Class level grouping guide

Lillie Chilen edited this page Aug 8, 2013 · 11 revisions

Deprecated if you're using Bridge Troll

This is one of the best parts about Bridge Troll: computer-drive class grouping. Give it a shot -- it works very nicely!

While one of the sometimes toughest parts of organizing a workshop, doing this well can often make the difference between really happy workshop goers/volunteers and frustrated ones. The links to the forms, with important instructions for using them, lives on the pre-workshop tasks page.

Suggested Class Levels

It can help to try and define the different grouping levels as follows. Feel free to combine/create class levels depending on the folks who sign up for your workshop.

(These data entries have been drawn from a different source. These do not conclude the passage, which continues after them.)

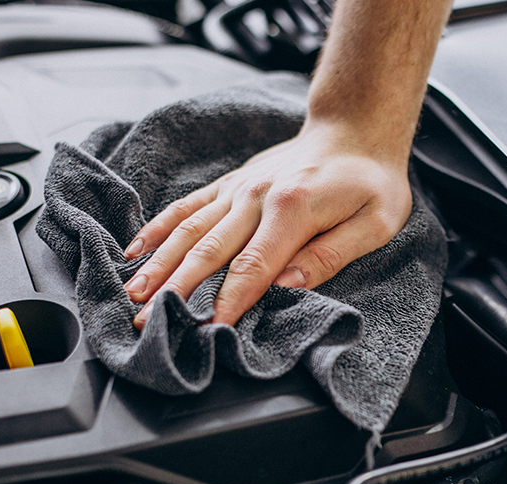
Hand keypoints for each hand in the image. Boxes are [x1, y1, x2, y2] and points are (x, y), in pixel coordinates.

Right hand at [122, 120, 412, 327]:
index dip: (229, 301)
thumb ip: (330, 254)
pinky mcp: (229, 184)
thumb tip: (288, 285)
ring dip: (159, 264)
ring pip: (189, 230)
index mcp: (292, 208)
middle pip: (210, 250)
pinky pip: (187, 206)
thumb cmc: (371, 183)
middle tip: (147, 322)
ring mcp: (238, 188)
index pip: (254, 265)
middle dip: (178, 290)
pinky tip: (134, 251)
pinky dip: (158, 228)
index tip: (207, 330)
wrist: (355, 130)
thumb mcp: (374, 222)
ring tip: (132, 294)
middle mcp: (256, 195)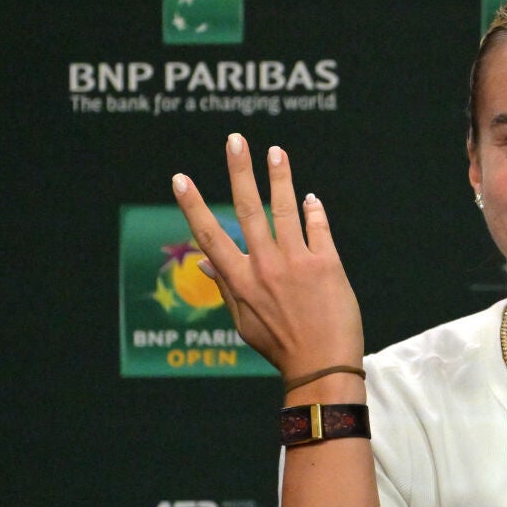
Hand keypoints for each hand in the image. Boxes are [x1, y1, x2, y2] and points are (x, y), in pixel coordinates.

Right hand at [171, 133, 363, 378]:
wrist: (323, 366)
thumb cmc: (281, 346)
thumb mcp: (243, 321)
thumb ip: (225, 286)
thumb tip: (202, 262)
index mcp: (240, 280)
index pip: (209, 235)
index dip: (193, 205)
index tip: (180, 178)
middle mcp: (265, 266)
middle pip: (248, 208)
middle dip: (240, 171)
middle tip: (235, 140)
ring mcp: (297, 262)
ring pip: (285, 209)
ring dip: (280, 177)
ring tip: (275, 151)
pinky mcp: (327, 264)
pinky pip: (318, 228)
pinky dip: (313, 210)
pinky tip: (310, 198)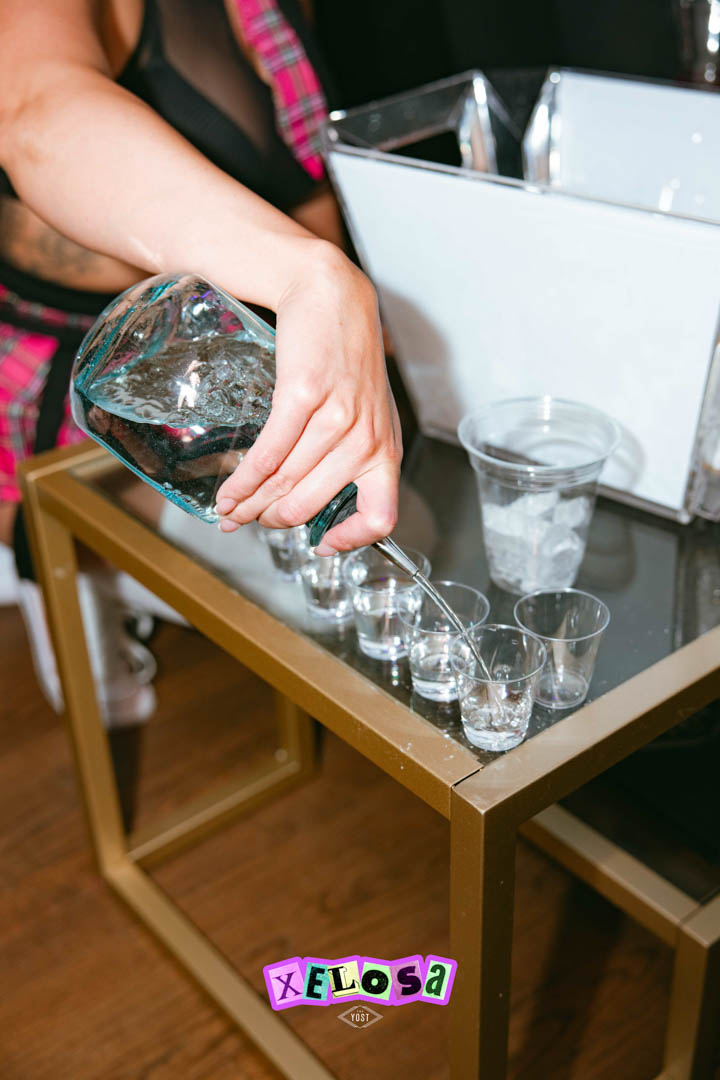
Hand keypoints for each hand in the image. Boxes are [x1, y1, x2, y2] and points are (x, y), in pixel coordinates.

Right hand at [214, 241, 401, 551]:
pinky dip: (243, 479)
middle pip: (312, 505)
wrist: (332, 297)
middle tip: (248, 523)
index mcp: (385, 450)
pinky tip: (229, 489)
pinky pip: (269, 454)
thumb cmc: (346, 358)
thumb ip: (351, 456)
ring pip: (286, 482)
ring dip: (249, 504)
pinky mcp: (304, 396)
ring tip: (228, 510)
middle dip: (272, 522)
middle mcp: (365, 440)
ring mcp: (337, 418)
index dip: (349, 542)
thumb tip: (312, 500)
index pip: (379, 516)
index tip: (320, 546)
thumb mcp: (366, 414)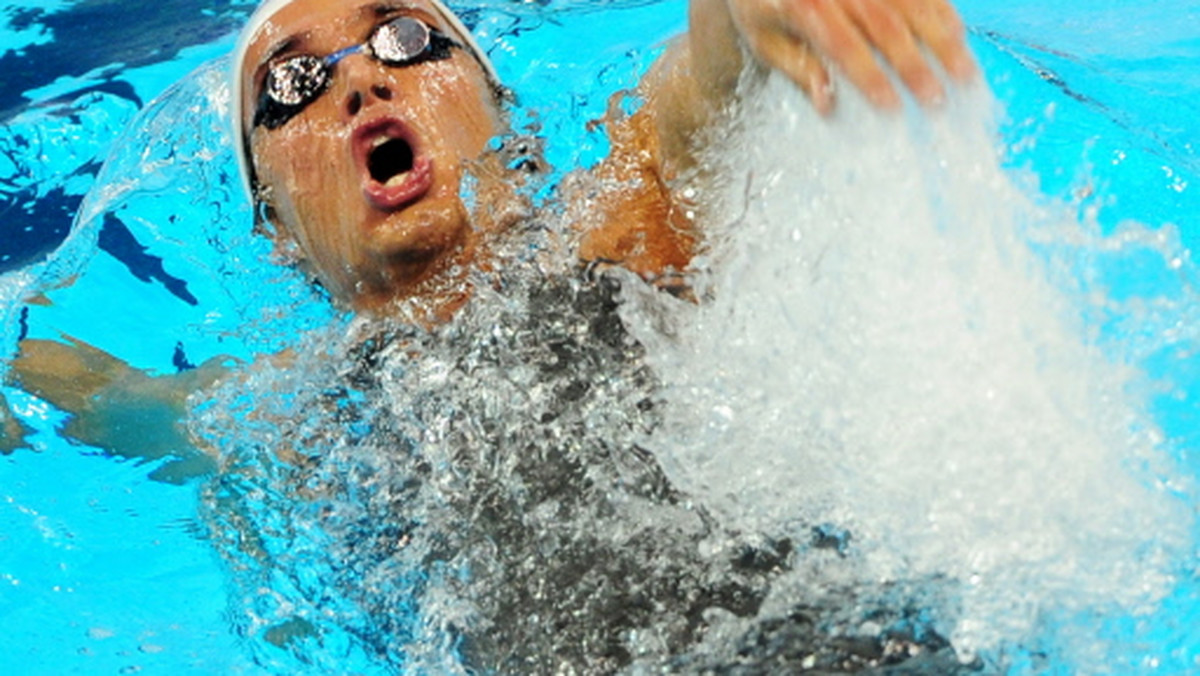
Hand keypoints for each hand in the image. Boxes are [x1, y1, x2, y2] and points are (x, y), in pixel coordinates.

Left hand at [724, 0, 975, 112]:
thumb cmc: (762, 6)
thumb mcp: (764, 40)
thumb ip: (798, 68)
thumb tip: (828, 105)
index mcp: (803, 5)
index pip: (843, 45)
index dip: (870, 76)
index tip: (892, 108)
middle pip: (885, 25)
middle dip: (915, 65)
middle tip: (938, 101)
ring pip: (911, 4)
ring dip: (941, 40)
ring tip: (964, 75)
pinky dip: (941, 11)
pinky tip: (958, 36)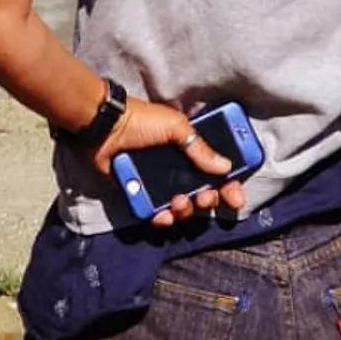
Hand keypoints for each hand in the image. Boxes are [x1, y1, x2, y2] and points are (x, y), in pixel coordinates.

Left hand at [97, 95, 244, 227]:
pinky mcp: (142, 194)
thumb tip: (226, 168)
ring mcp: (160, 183)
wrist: (105, 127)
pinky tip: (164, 214)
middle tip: (204, 197)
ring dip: (187, 210)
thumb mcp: (175, 127)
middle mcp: (177, 168)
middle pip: (204, 194)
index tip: (235, 198)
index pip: (217, 172)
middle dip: (209, 201)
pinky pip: (159, 214)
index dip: (229, 186)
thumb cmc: (140, 120)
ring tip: (178, 202)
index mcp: (189, 149)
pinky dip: (164, 218)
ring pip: (184, 208)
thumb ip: (200, 147)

  • Beginner: Has never really worked with any programming languages.
  • Advanced Beginner: Has worked with other programming languages and may be familiar with programming concepts, but has not worked with object oriented programming, Ruby, or Rails.
  • Intermediate: Understands programming concepts like functions, loops, classes. May only know about Rails without having actually used it themselves.
  • Advanced Intermediate: Has written their own object oriented programs multiple times but may not have worked with Rails, Git or Heroku before.
  • Advanced, no Rails: Advanced work in another programming language, but new to Ruby or Rails.
  • Advanced in Rails: Has written Rails applications before. Possibly a good candidate for teaching or being a TA.

Student Grouping

Once students have filled out the form, it should be relatively easy to assign them to a group. Here's one way to handle grouping:

  • Group as many people as possible before the workshop
  • Anyone who hasn't taken the survey when they check into the Installfest should take the survey before proceeding to the Installfest
  • At workshop check-in, either hand attendees a card with their level, or simple tell them and ask them to remember or write it down
  • If someone didn't attend the Installfest and also didn't fill out the form, ask a volunteer to check their install and have them take the survey then.

Volunteer Grouping

There are a few ways to do this. Follow your heart.

More Organized/More Prep

Thursday before Install fest:

  • Based on the survey results, create preliminary volunteer groupings to teach the needed classes. Class sizes should be around 5-7 (bigger classes may be broken down to use the ‘flexible’ volunteers outlined below).
  • Create one or two additional ‘flexible’ volunteer groupings to cover attendees who have not filled out the form yet. They may end up as TA’s distributed among other classes, or as their own class, depending on who shows up on the day.
  • Send an e-mail to the volunteers, letting them know what Teacher/TA groups you’ve paired them into. While noting that this may change depending on actual attendance on Saturday, also note the potential attendee class level you are thinking of heaving each teacher work with, so they can prepare.

Workshop Morning:

  • Based on the number of attendees in each group, adjust the classes each volunteer grouping will teach as necessary.
  • 20 minutes before the introduction speech, take each teacher to their teaching area to get set up.
  • Give a TA from each class a card with their level it, and have them stand over to the side while the introduction speech is happening.
  • At the end of the opening presentation, have the TAs announce which class levels they are each helping with, and ask the students to go to the appropriate TA.
  • If there are several sections of a class level, subdivide the attendees between the TA’s for those classes. Have the TA’s bring their students to where the teacher is set up.

Less Organized/Less Prep

During the opening presentation, take all the TAs & teachers out of earshot. Do the following:

  • Have the numbers for each class level up on your spreadsheet.
  • Ask the people who'd like to teach to move to one side of the room/area, and the people who'd like to TA to be on the other. If you need more/less teachers, make adjustments now.
  • Ask the teachers if any of them have strong preferences for class levels. Since they've been through teacher training, they should know what the class levels are, but reiterate if necessary.
  • Ask the TAs to find a teacher to work with. This is slightly awkward; you can assign people if that seems better.
  • Send the teachers to pick conference rooms/class areas and put their stuff there, then meet you in the back of the presentation area.
  • At the end of the presentation area, pick areas of the building for the various class levels to go. Tell the teachers to meet their students there, and if there is more than one class section per level, divide up.
  • Announce that if the students have forgotten their class level, they can ask you. Then make yourself available for consultation.
  • Walk around and make sure that the classes are reasonably evenly divided, and that they aren't overcrowding their spaces.
  • Reiterate at lunch that people should feel free to swap classes if they'd like.